Along the 2.5-mile route, some women made bold statements against the president-elect, expressing concerns about sexual harassment, workplace discrimination and a potential violation of their health rights. They wore “Nasty Woman” T-shirts and carried signs that referred to their vaginas and their right to not be grabbed.
Kellie Holm, a behavioral therapist from Van Nuys, took it further — she and two friends removed their shirts and bras. They covered their nipples with red hearts and marched down the street holding hands.
“This is my body, and he threatens that,” said Holm, 26. “We are going to have a president that will make rape culture acceptable.”
Standing outside the financial district, Carissa Mylin and a group of others lent their support from a distance, holding one hand over their hearts and other in the air, making a peace sign.
An interior designer from Oregon, Mylin, 34, was in town for a conference. As she looked at the hundreds of people marching before her, she wiped away tears.
“It’s painful to see what we’ve created,” she said. “The United States is a melting pot, yet this many people don’t feel like they have a place here.”
During the trek to the federal building, police in riot gear stood by, keeping watch. Many motorists got trapped in the chaos. Some locked their doors, rolled up their windows and ignored the protesters. Others got out of their cars and cheered them on.
Gaurav Shenoy, 27, of Sunnyvale didn’t mind being stuck in traffic.
“As long as it’s for democracy,” he said.

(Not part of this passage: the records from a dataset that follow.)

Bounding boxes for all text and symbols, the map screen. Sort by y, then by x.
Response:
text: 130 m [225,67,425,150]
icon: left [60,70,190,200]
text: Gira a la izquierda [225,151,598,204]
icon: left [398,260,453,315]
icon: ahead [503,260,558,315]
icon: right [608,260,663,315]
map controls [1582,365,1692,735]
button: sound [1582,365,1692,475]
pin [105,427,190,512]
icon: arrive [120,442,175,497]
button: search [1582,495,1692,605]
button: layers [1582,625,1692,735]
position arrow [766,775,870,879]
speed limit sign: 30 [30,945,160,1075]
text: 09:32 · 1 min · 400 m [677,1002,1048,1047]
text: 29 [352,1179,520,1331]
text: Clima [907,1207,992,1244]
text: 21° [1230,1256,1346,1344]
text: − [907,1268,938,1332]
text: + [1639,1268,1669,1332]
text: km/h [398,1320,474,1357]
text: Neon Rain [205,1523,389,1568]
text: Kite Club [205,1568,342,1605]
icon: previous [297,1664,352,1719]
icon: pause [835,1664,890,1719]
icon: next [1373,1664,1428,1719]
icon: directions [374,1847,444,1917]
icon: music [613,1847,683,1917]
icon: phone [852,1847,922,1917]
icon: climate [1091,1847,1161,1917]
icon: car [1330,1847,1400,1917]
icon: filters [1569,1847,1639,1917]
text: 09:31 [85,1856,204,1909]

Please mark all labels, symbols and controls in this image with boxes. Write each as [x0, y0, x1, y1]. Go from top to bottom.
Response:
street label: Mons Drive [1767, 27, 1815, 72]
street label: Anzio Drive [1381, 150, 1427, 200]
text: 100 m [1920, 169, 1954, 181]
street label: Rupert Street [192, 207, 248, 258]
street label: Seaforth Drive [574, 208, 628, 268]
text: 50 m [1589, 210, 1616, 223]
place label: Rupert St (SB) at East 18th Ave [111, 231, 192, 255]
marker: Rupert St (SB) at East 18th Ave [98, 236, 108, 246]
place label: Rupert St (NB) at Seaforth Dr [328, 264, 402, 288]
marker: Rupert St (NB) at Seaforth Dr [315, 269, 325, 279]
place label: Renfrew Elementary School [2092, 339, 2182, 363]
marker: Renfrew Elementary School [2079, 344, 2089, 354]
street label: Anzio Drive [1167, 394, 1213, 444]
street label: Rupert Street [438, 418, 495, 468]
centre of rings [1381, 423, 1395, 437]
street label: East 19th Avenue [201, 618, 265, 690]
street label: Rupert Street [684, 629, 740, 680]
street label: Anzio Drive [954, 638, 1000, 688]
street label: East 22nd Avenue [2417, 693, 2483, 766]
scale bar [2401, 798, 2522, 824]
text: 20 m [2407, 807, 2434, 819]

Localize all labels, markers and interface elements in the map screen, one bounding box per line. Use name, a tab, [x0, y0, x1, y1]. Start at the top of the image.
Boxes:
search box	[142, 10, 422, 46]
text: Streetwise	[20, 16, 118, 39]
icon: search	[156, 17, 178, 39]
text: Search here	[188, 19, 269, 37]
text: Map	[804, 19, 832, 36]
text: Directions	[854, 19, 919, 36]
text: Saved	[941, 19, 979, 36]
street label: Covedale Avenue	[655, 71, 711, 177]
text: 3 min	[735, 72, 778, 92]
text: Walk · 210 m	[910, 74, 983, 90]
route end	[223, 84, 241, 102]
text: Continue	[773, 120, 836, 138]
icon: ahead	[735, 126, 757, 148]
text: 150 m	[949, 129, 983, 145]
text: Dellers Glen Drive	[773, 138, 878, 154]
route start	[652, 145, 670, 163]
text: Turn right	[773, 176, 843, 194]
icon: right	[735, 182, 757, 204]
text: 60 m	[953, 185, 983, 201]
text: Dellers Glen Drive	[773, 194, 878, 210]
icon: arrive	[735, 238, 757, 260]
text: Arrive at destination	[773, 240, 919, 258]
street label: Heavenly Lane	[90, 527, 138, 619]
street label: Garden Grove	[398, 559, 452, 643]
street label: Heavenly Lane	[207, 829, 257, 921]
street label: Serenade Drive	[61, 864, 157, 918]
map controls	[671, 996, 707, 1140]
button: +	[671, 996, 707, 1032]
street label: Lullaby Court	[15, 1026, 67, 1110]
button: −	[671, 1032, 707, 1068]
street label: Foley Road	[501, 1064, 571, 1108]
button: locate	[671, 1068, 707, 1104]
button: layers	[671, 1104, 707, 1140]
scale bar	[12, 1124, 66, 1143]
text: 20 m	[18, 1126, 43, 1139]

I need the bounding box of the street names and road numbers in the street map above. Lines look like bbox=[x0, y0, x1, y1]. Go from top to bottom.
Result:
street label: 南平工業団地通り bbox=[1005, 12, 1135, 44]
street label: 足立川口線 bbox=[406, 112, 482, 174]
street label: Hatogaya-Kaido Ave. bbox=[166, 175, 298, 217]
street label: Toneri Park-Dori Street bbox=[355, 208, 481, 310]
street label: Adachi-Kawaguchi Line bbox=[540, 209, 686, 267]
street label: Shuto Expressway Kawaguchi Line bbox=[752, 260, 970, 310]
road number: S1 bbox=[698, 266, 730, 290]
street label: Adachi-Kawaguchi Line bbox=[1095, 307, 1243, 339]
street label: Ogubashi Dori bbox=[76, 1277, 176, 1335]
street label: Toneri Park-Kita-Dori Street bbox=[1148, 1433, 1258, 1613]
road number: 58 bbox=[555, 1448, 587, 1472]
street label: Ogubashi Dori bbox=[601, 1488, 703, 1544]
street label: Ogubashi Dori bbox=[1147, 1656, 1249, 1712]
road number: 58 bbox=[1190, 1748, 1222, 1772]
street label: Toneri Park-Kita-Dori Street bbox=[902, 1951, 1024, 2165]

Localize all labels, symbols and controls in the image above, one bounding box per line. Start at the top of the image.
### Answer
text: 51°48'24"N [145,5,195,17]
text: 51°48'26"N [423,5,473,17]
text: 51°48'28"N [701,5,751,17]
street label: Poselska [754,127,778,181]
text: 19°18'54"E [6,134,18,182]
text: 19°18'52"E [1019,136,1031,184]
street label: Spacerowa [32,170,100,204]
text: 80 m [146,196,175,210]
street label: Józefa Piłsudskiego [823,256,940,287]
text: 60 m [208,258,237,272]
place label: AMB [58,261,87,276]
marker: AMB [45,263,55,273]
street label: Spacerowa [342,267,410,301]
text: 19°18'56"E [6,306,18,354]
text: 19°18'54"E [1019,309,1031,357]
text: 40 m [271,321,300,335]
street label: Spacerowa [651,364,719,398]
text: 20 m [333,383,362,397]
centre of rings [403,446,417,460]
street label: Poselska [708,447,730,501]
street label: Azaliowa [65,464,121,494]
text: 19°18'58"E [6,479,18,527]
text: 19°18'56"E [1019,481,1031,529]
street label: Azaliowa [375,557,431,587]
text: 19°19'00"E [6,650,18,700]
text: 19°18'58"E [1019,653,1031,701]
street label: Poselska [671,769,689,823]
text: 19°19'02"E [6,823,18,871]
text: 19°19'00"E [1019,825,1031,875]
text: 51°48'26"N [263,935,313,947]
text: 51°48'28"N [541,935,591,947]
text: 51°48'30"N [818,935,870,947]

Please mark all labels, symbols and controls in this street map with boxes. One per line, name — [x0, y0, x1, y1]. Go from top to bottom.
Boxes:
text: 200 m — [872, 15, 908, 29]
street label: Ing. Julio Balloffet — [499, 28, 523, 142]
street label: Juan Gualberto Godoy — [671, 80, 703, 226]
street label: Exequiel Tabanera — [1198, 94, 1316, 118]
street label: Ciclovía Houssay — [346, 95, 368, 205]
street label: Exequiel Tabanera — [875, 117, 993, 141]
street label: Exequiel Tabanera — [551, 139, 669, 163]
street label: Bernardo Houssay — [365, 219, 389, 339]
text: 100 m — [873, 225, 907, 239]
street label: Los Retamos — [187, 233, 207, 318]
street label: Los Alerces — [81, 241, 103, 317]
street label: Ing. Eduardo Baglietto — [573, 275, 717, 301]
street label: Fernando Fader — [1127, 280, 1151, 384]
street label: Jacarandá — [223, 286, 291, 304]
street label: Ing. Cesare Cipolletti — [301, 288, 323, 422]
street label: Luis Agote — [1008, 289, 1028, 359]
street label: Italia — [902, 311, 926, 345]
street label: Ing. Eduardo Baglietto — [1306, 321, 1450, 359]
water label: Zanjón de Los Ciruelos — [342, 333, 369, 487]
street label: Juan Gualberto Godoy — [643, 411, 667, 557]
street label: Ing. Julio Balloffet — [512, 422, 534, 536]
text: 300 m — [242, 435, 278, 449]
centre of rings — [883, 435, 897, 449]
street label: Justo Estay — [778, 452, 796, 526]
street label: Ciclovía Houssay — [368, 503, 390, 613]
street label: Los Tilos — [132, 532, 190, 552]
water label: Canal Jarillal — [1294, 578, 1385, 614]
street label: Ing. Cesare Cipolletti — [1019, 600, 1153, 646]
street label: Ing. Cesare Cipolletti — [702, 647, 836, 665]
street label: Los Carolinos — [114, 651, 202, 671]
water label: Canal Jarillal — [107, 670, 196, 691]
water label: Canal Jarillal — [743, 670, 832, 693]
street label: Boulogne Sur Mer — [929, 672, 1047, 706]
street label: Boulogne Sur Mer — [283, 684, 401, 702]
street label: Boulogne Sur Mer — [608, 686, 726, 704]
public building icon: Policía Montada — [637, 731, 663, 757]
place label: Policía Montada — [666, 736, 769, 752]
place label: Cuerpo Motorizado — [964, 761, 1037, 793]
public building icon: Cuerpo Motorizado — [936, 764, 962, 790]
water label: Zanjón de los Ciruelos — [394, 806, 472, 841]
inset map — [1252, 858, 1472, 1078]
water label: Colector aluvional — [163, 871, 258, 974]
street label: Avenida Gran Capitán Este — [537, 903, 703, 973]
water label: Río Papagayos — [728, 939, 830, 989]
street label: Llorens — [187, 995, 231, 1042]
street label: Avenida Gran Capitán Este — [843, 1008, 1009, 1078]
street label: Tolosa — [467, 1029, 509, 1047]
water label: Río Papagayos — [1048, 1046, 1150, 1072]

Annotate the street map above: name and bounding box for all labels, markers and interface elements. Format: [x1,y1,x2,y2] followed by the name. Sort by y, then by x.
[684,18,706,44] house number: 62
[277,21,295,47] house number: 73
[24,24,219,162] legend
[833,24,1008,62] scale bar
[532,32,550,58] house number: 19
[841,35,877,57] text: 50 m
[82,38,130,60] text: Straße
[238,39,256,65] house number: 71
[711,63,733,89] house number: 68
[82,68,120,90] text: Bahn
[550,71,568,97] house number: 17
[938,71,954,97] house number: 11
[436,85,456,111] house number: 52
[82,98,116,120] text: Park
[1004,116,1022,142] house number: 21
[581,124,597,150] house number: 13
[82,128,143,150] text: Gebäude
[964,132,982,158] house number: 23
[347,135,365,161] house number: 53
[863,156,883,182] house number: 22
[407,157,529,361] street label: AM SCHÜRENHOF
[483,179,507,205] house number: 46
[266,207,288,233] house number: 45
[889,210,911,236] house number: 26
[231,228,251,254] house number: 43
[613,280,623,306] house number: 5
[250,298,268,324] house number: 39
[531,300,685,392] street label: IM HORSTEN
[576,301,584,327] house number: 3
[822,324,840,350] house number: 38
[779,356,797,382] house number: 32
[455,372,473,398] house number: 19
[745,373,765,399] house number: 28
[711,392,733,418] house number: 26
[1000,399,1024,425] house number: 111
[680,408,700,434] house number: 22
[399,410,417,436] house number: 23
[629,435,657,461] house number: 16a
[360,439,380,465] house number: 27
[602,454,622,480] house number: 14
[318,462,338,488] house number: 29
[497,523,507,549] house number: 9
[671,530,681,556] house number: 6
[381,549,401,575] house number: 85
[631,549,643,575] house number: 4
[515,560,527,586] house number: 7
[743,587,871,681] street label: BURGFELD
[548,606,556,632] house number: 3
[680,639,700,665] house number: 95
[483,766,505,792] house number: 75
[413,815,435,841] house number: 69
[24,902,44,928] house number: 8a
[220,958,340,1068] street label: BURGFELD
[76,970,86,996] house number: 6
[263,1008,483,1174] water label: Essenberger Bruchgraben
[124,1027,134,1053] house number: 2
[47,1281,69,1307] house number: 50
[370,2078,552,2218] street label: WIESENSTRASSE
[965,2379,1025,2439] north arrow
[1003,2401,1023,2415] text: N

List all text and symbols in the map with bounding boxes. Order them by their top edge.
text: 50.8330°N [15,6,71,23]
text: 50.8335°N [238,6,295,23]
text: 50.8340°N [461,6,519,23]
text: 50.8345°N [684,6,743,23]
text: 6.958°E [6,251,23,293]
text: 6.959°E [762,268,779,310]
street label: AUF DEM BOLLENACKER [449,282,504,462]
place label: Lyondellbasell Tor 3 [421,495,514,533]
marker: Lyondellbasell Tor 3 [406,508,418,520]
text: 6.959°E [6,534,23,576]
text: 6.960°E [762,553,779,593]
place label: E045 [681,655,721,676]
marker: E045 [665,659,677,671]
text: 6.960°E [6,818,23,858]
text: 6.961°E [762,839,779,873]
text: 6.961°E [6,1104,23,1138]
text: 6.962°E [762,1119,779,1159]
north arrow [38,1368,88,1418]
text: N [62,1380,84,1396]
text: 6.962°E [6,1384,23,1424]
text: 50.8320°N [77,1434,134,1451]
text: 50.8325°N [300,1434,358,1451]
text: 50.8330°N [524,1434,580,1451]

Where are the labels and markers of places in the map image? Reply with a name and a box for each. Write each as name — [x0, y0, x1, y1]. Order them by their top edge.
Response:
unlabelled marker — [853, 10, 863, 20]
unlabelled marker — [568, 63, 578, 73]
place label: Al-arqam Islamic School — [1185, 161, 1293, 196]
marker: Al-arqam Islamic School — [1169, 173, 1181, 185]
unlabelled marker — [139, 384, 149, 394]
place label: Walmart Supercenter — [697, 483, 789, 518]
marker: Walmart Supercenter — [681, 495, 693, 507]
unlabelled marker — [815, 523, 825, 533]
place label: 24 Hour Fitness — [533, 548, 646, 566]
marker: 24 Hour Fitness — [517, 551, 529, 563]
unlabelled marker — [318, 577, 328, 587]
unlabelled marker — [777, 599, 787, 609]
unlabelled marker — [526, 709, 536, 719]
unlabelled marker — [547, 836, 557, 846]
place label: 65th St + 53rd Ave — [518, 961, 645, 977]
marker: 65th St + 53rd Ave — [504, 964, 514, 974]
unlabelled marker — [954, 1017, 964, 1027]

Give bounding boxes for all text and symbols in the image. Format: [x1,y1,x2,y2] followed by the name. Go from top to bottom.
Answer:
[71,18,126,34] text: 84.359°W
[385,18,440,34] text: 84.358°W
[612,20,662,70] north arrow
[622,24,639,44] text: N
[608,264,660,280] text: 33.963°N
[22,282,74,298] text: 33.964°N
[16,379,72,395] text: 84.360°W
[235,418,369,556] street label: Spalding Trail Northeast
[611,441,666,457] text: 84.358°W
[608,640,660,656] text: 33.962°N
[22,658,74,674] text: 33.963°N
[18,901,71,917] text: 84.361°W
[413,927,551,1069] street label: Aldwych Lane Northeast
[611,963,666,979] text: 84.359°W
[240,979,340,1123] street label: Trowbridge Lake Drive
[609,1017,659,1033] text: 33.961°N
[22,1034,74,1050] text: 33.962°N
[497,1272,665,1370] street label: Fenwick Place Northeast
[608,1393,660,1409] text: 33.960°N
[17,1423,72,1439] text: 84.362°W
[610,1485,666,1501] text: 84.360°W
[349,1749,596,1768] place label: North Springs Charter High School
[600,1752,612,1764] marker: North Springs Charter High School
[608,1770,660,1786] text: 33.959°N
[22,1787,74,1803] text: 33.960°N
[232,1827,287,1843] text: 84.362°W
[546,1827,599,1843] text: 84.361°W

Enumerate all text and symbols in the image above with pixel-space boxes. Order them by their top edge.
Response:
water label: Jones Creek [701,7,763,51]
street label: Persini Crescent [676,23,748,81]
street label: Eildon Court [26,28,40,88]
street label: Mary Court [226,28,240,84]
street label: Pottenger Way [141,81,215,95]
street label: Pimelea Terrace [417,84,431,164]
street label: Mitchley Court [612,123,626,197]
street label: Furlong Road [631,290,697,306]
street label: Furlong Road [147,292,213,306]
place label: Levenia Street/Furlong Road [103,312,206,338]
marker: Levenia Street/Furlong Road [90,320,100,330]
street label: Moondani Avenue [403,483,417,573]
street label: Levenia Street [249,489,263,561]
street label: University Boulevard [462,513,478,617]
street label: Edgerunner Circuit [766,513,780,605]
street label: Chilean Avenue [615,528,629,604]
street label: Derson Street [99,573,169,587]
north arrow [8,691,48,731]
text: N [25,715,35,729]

The USC alumnus, who had been headed to the campus before being blocked by the rally, said he didn’t like the divisive campaign Trump had run.
But now that he is the the president-elect, Shenoy said, he hopes Trump will do “something to unite the country.”
Kristy Lovich, 34, of Pasadena came to the rally looking beyond the next four years.
The artist and student organized 94 families to attend the march. They brought their children in strollers, wagons and carts. They carried water, first-aid kits and diapers.
Many times demonstrations don’t take kids into account, Lovich said.
“But they’re the ones that are going to inherit all the political chaos,” she said. “And all the consequences of what’s happening right now.”
Times staff writers Alene Tchekmedyian and Howard Blume contributed to this report.
10:45 p.m. This article was updated with information about two demonstrations Saturday night.